--- Records supplied ---
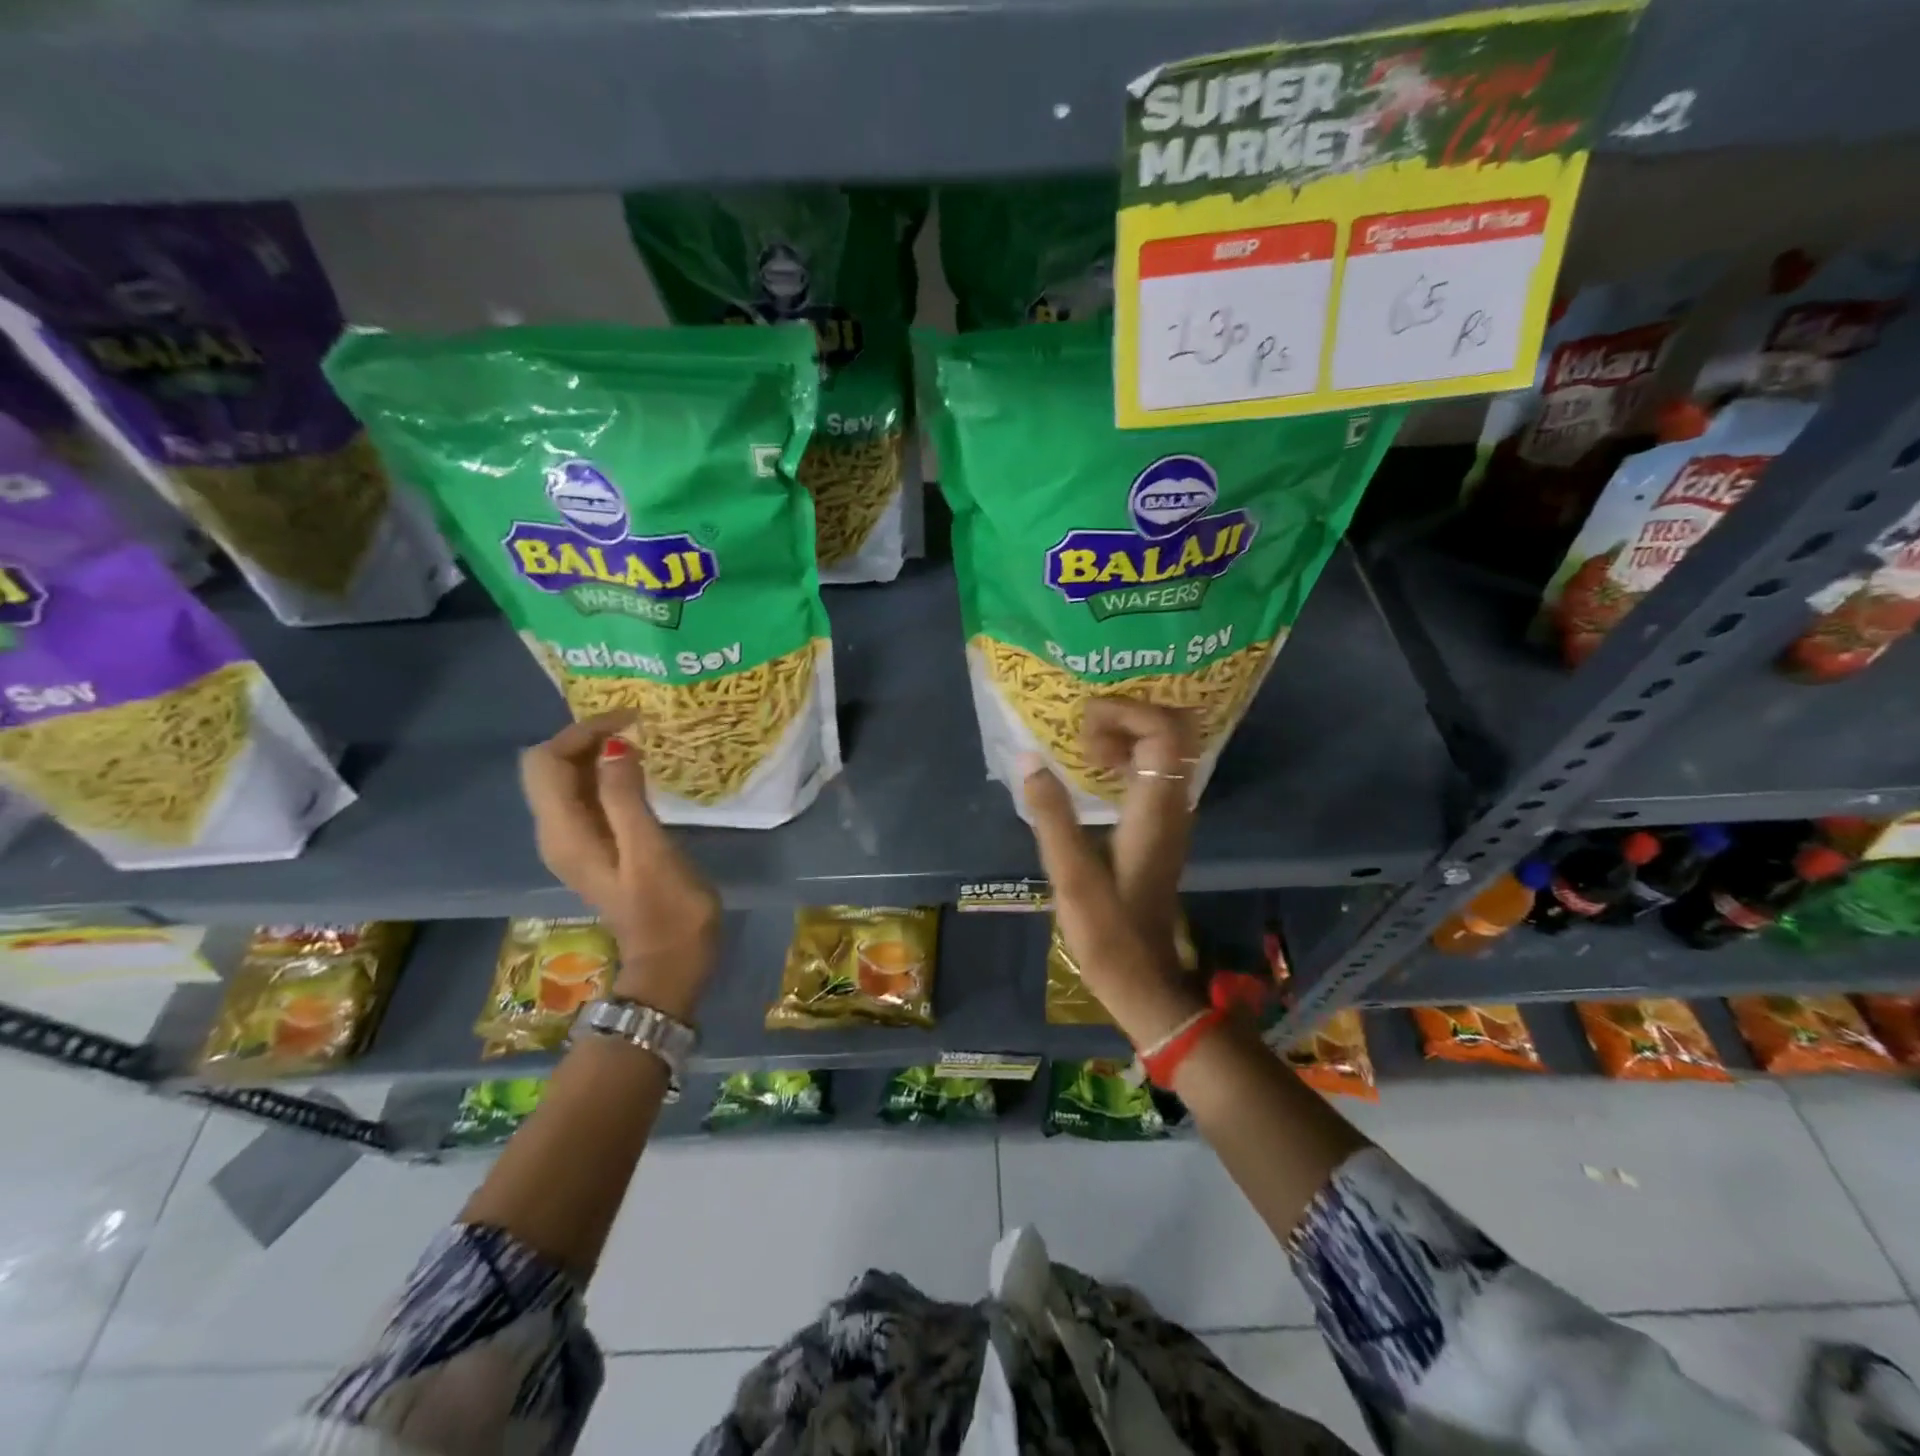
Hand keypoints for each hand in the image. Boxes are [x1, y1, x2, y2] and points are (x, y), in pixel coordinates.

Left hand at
==
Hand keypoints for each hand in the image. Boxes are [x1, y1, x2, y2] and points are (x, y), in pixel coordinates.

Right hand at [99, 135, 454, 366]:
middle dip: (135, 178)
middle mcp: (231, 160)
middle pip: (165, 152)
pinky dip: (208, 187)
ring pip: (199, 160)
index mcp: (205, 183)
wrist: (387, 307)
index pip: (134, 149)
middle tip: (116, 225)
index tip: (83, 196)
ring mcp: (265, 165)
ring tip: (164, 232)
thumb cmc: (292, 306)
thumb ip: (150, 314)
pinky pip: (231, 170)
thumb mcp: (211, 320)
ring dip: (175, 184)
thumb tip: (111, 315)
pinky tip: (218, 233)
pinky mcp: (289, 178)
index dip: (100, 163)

--- Work to complete ---
Copy out each line in the preceding records that contains "index".

--- Output ---
index mcp: (205, 183)
index pip: (134, 149)
index tip: (83, 196)
index dip: (100, 163)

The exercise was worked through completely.